取り組む課題:
**A)** 次の(i)〜(iii)が共同浴場の記事の内容と合っているかを判断し、それぞれ「はい」か「いいえ」で答えなさい。判断の根拠となる本文の語句もそのまま引用すること。
(i) アンケート調査は2010年の1月から2月にかけて行われた。
(ii) 「満足」と答えた人は8割を超えた。
(iii) 満足の理由として、自宅の光熱費を減らせる点を挙げた回答が複数あった。
**B)** 共同浴場の記事を、最後の文のあとから書き進めなさい。

抜粋本文:
------------------------------

マンション共同浴場、高利用率を維持 『適温』の付き合いに満足 世代を問わず、和気あいあい
住宅新報 2011年1月25日 号 4面
近年、充実化が図られているマンションの共用施設。ただ、入居後ほとんど使われないような施設もあり、供給側にとっては導入の判断が難しいところ。その中で、「成功率が高い」と注目されるのが『共同浴場』だ。世代を問わず利用され、コミュニティ作りにも一役買っている。
長谷工アーベスト(東京都港区)が09年に横浜市で販売した300戸超の物件で、10年1-2月にかけ実施したアンケート調査結果だ。「ほぼ満足」を含めると8割近くが「満足」しており、更に半数近くが「価格が上がっても必要」と答えている。自由記入欄を見ると、満足の理由には自宅の光熱費を削減できる点を挙げる声が複数あった。

------------------------------

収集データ
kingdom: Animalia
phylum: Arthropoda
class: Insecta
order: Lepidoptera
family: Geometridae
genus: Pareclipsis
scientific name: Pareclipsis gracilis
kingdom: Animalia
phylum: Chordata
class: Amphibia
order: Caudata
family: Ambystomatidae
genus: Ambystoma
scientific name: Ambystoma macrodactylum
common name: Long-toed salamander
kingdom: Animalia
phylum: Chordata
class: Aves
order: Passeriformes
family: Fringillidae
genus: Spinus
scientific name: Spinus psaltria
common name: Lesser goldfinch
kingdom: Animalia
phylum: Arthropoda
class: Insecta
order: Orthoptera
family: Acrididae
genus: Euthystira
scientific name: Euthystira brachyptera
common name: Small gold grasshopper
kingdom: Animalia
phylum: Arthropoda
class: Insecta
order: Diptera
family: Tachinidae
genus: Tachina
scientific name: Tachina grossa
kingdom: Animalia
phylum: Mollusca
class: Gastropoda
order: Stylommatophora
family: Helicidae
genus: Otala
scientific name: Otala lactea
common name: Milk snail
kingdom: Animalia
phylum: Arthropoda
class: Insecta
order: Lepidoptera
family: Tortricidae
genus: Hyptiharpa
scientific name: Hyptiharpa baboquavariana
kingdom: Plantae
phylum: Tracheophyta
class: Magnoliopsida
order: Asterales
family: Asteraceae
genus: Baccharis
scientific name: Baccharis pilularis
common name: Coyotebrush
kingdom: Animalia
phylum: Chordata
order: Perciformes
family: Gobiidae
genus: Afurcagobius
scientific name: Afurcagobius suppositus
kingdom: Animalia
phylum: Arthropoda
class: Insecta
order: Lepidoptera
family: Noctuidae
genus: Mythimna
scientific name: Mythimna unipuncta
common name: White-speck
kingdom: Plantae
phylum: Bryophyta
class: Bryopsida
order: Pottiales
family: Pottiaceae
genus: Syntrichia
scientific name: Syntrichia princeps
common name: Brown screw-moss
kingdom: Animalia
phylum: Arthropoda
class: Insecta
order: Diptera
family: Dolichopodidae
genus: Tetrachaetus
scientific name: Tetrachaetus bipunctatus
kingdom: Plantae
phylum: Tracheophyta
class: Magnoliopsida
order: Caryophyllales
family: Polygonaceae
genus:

------------------------------

課題別の解答:
**A)**
(i) はい。「10年1-2月にかけ実施したアンケート調査結果だ」
(ii) いいえ。「8割近く」
(iii) はい。「自宅の光熱費を削減できる点を挙げる声が複数あった」

**B)**
「戸建てに住んでいた頃と比べて、毎月の水道代が6分の1になった」と話すのは、神奈川県内の別の浴場付きマンションに住む50代女性Aさん。09年春の竣工当初から入居している。浴場があることは購入後に知ったが、今ではすっかり常連だ。聞くと、水道代の節約だけがその理由ではなく、「世間話が楽しい」のだという。「湯船に浸かりながら会話が弾むと、外で会った時にあいさつするようになる。何階に住んでいるらしい、という程度でお互いに名前は知らないけれど、そうした付き合いがちょうど良いと感じています」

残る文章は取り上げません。